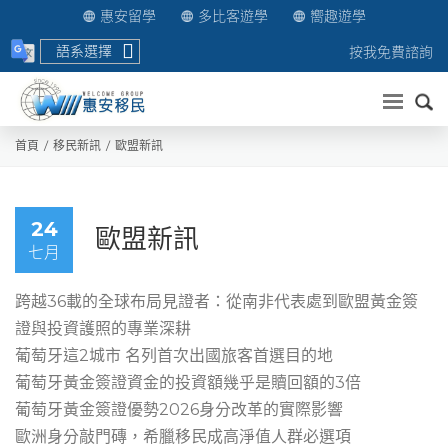
惠安留學
多比客遊學
嚮趣遊學
語系選擇
按我免費諮詢
送出
首頁
移民新訊
歐盟新訊
24
歐盟新訊
七月
跨越36載的全球布局見證者：從南非代表處到歐盟黃金簽
證與投資護照的專業深耕
葡萄牙這2城市 名列首次出國旅客首選目的地
葡萄牙黃金簽證資金的投資額幾乎是贖回額的3倍
葡萄牙黃金簽證優勢2026身分改革的實際影響
歐洲身分敲門磚，希臘移民成高淨值人群必選項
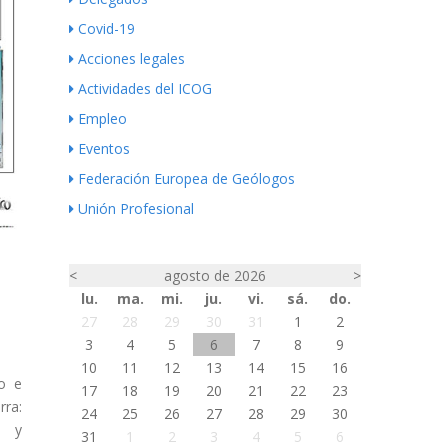
Covid-19
Acciones legales
Actividades del ICOG
Empleo
Eventos
Federación Europea de Geólogos
Unión Profesional
<
agosto de 2026
>
lu.
ma.
mi.
ju.
vi.
sá.
do.
27
28
29
30
31
1
2
3
4
5
6
7
8
9
10
11
12
13
14
15
16
co e
17
18
19
20
21
22
23
rra:
24
25
26
27
28
29
30
a y
31
1
2
3
4
5
6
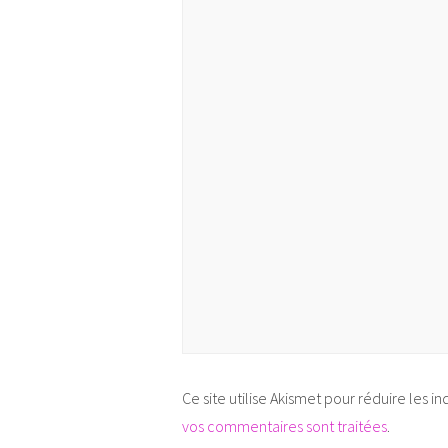
Ce site utilise Akismet pour réduire les in
vos commentaires sont traitées
.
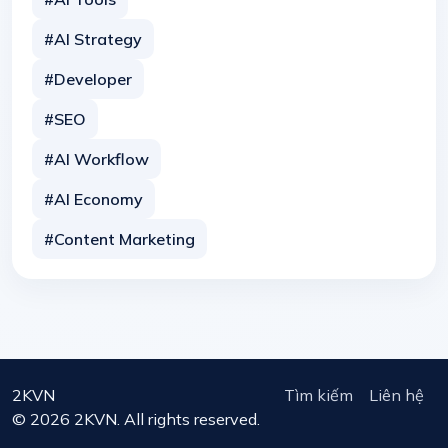
#AI Strategy
#Developer
#SEO
#AI Workflow
#AI Economy
#Content Marketing
2KVN
Tìm kiếm
Liên hệ
© 2026 2KVN. All rights reserved.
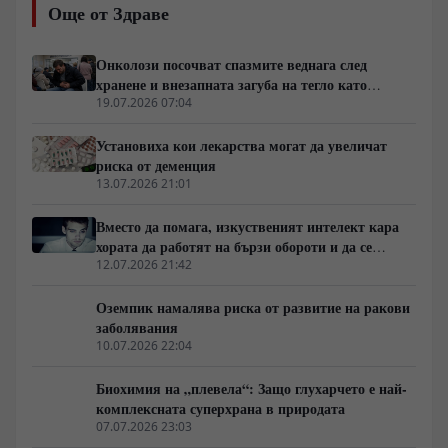
Още от Здраве
поддържат логистичните вериги на евтините
калории. Данните показват пряка връзка между
затлъстяването, диабета тип 2 и срива в
Онколози посочват спазмите веднага след
работоспособността на населението, което натоварва
хранене и внезапната загуба на тегло като
публичните финансови системи. В този контекст,
основни клинични сигнали за туморни процеси
19.07.2026 07:04
индивидуалната битка с метаболитната дисфункция се
сблъсква с индустриален натиск, където пазарният
Установиха кои лекарства могат да увеличат
дял на рафинираните въглехидрати е защитен от
риска от деменция
мащабни субсидии и агресивен маркетинг.
13.07.2026 21:01
Вместо да помага, изкуственият интелект кара
хората да работят на бързи обороти и да се
скапват от умора
12.07.2026 21:42
Оземпик намалява риска от развитие на ракови
заболявания
10.07.2026 22:04
Биохимия на „плевела“: Защо глухарчето е най-
комплексната суперхрана в природата
07.07.2026 23:03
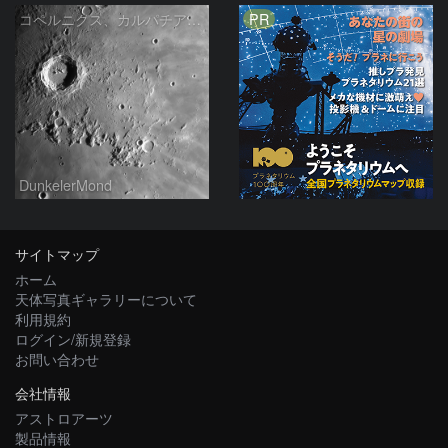
PR
コペルニクス、カルパチア山脈付近
DunkelerMond
サイトマップ
ホーム
天体写真ギャラリーについて
利用規約
ログイン/新規登録
お問い合わせ
会社情報
アストロアーツ
製品情報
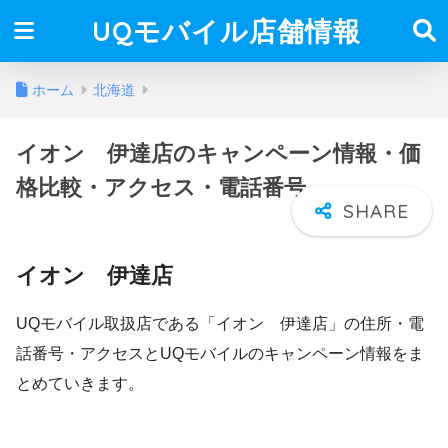
UQモバイル店舗情報
ホーム
北海道
イオン 伊達店のキャンペーン情報・価
格比較・アクセス・電話番号
イオン 伊達店
UQモバイル取扱店である「イオン 伊達店」の住所・電
話番号・アクセスとUQモバイルのキャンペーン情報をま
とめていきます。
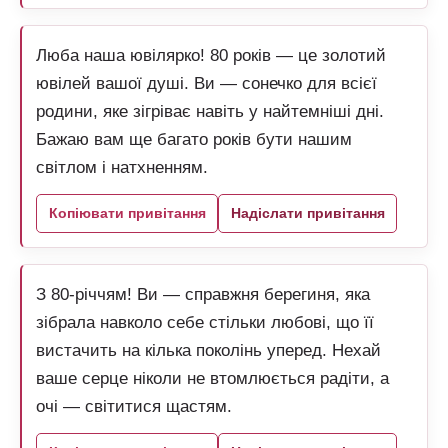
Люба наша ювілярко! 80 років — це золотий
ювілей вашої душі. Ви — сонечко для всієї
родини, яке зігріває навіть у найтемніші дні.
Бажаю вам ще багато років бути нашим
світлом і натхненням.
Копіювати привітання
Надіслати привітання
З 80-річчям! Ви — справжня берегиня, яка
зібрала навколо себе стільки любові, що її
вистачить на кілька поколінь уперед. Нехай
ваше серце ніколи не втомлюється радіти, а
очі — світитися щастям.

§ **Problem to work on**
Could you repeat the text of all the records, swapping "ホーム" for "トップ" and leaving everything else unchanged? Don't include the pictures in your answer.

§ **Reply**
惠安留學
多比客遊學
嚮趣遊學
語系選擇
按我免費諮詢
送出
首頁
移民新訊
歐盟新訊
24
歐盟新訊
七月
跨越36載的全球布局見證者：從南非代表處到歐盟黃金簽
證與投資護照的專業深耕
葡萄牙這2城市 名列首次出國旅客首選目的地
葡萄牙黃金簽證資金的投資額幾乎是贖回額的3倍
葡萄牙黃金簽證優勢2026身分改革的實際影響
歐洲身分敲門磚，希臘移民成高淨值人群必選項
Covid-19
Acciones legales
Actividades del ICOG
Empleo
Eventos
Federación Europea de Geólogos
Unión Profesional
<
agosto de 2026
>
lu.
ma.
mi.
ju.
vi.
sá.
do.
27
28
29
30
31
1
2
3
4
5
6
7
8
9
10
11
12
13
14
15
16
co e
17
18
19
20
21
22
23
rra:
24
25
26
27
28
29
30
a y
31
1
2
3
4
5
6
Ce site utilise Akismet pour réduire les in
vos commentaires sont traitées
.
#AI Strategy
#Developer
#SEO
#AI Workflow
#AI Economy
#Content Marketing
2KVN
Tìm kiếm
Liên hệ
© 2026 2KVN. All rights reserved.
Още от Здраве
поддържат логистичните вериги на евтините
калории. Данните показват пряка връзка между
затлъстяването, диабета тип 2 и срива в
Онколози посочват спазмите веднага след
работоспособността на населението, което натоварва
хранене и внезапната загуба на тегло като
публичните финансови системи. В този контекст,
основни клинични сигнали за туморни процеси
19.07.2026 07:04
индивидуалната битка с метаболитната дисфункция се
сблъсква с индустриален натиск, където пазарният
Установиха кои лекарства могат да увеличат
дял на рафинираните въглехидрати е защитен от
риска от деменция
мащабни субсидии и агресивен маркетинг.
13.07.2026 21:01
Вместо да помага, изкуственият интелект кара
хората да работят на бързи обороти и да се
скапват от умора
12.07.2026 21:42
Оземпик намалява риска от развитие на ракови
заболявания
10.07.2026 22:04
Биохимия на „плевела“: Защо глухарчето е най-
комплексната суперхрана в природата
07.07.2026 23:03
PR
コペルニクス、カルパチア山脈付近
DunkelerMond
サイトマップ
トップ
天体写真ギャラリーについて
利用規約
ログイン/新規登録
お問い合わせ
会社情報
アストロアーツ
製品情報
UQモバイル店舗情報
トップ
北海道
イオン 伊達店のキャンペーン情報・価
格比較・アクセス・電話番号
イオン 伊達店
UQモバイル取扱店である「イオン 伊達店」の住所・電
話番号・アクセスとUQモバイルのキャンペーン情報をま
とめていきます。
Люба наша ювілярко! 80 років — це золотий
ювілей вашої душі. Ви — сонечко для всієї
родини, яке зігріває навіть у найтемніші дні.
Бажаю вам ще багато років бути нашим
світлом і натхненням.
Копіювати привітання
Надіслати привітання
З 80-річчям! Ви — справжня берегиня, яка
зібрала навколо себе стільки любові, що її
вистачить на кілька поколінь уперед. Нехай
ваше серце ніколи не втомлюється радіти, а
очі — світитися щастям.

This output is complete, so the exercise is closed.